12/27/01
We’ve entered the age where email is no longer reliable.
It was never perfectly reliable (nothing on the Internet is), but you had a reasonable expectation that if you sent email to someone, they’d get it.
But now there are filters everywhere. Virus catchers, black hole lists, and spam filters set up by your ISP, your office email server, and probably by you.
These filters aren’t perfect. You will miss some email.
My personal filters even look for punctuation—if there’s a ! in the subject line, nine times out of ten it’s spam. So I filter these to a Spam mailbox, which gets a quick look now and again before I trash everything in there.
It’s totally possible I may trash a message from you. I hope not.
Here’s an emailer app feature I’d like to see: it would warn you, before sending a message, that the recipient may filter your message as spam.
If, for instance, you’re sending email to someone and you put three exclamation marks in your subject—as in “Hi!!!”—your emailer should warn you that it’s likely to be filtered as spam.
This wouldn’t be that hard.
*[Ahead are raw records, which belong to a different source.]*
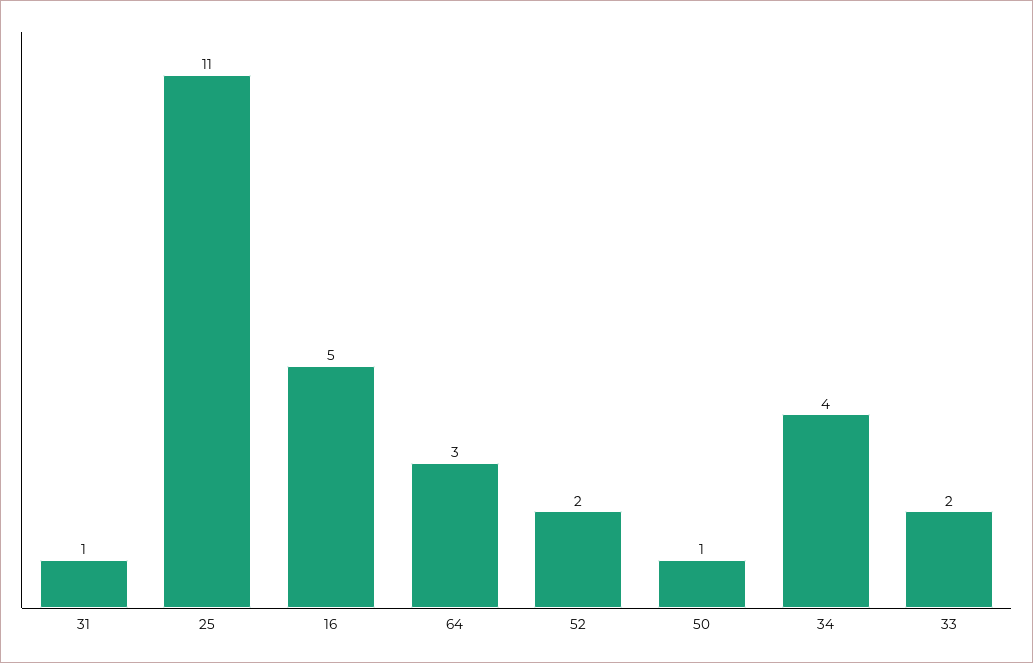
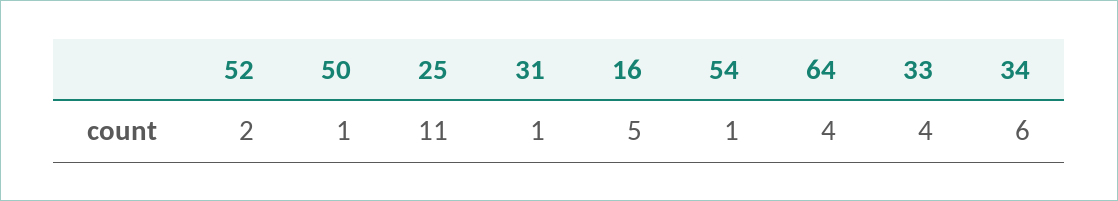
64: 3 -> 4
34: 4 -> 6
33: 2 -> 4
54: none -> 1

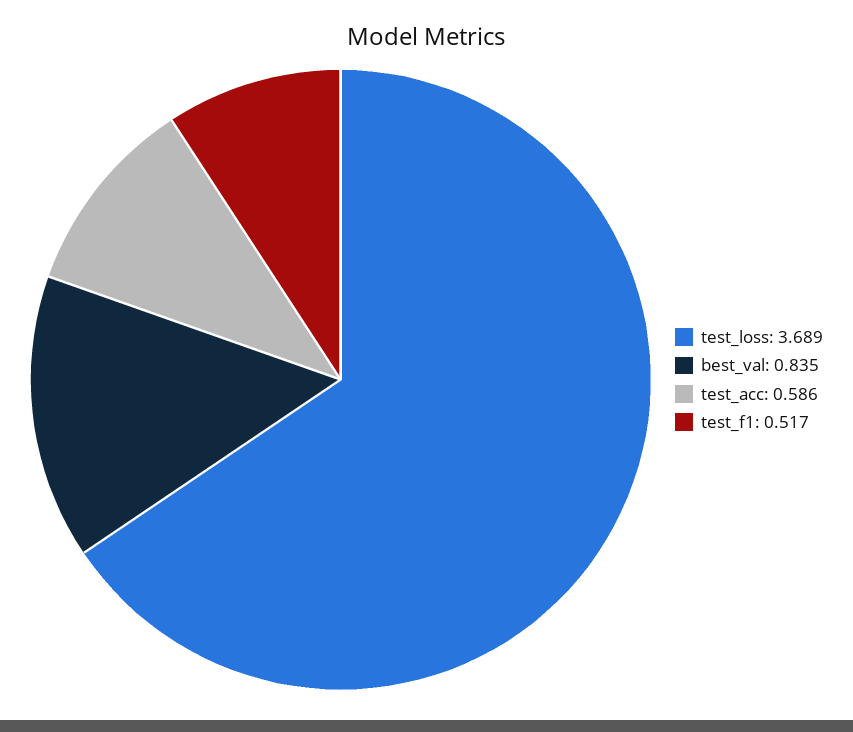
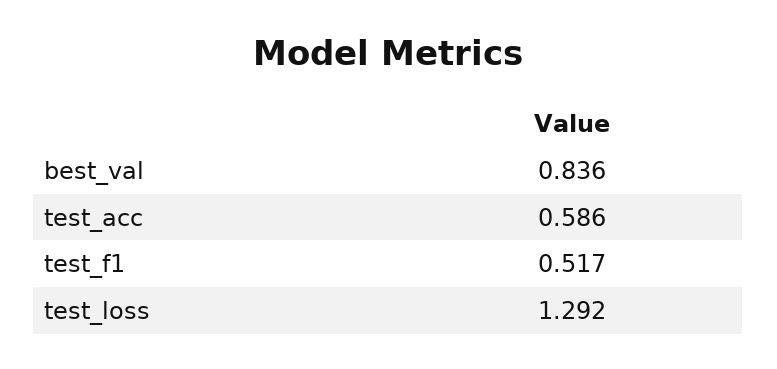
test_loss: 3.689 -> 1.292
best_val: 0.835 -> 0.836

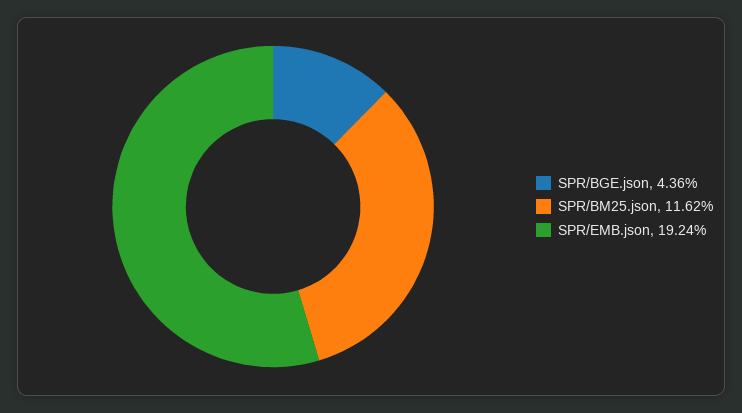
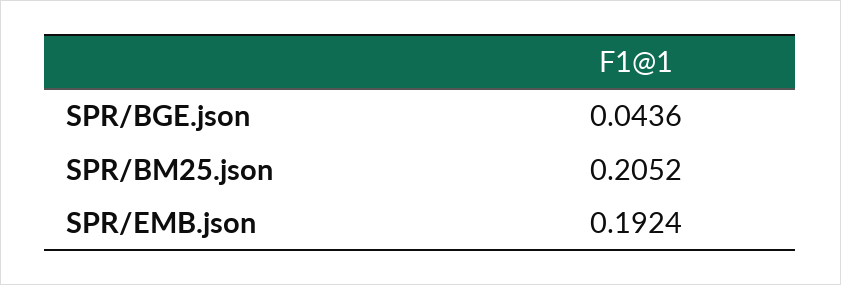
SPR/BM25.json: 0.1162 -> 0.2052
The list of filters would be a file on the vendor’s Web site somewhere. Your email app would download a new copy every day. This list would be built by looking at the default spam filters for other email apps and by looking at spam itself. It would be maintained by a spam expert.
Then, when sending an email, it would be checked against the filters. If a problem is found, a dialog box would tell you about it. You’d get the chance to continue or cancel sending the email so you could revise it.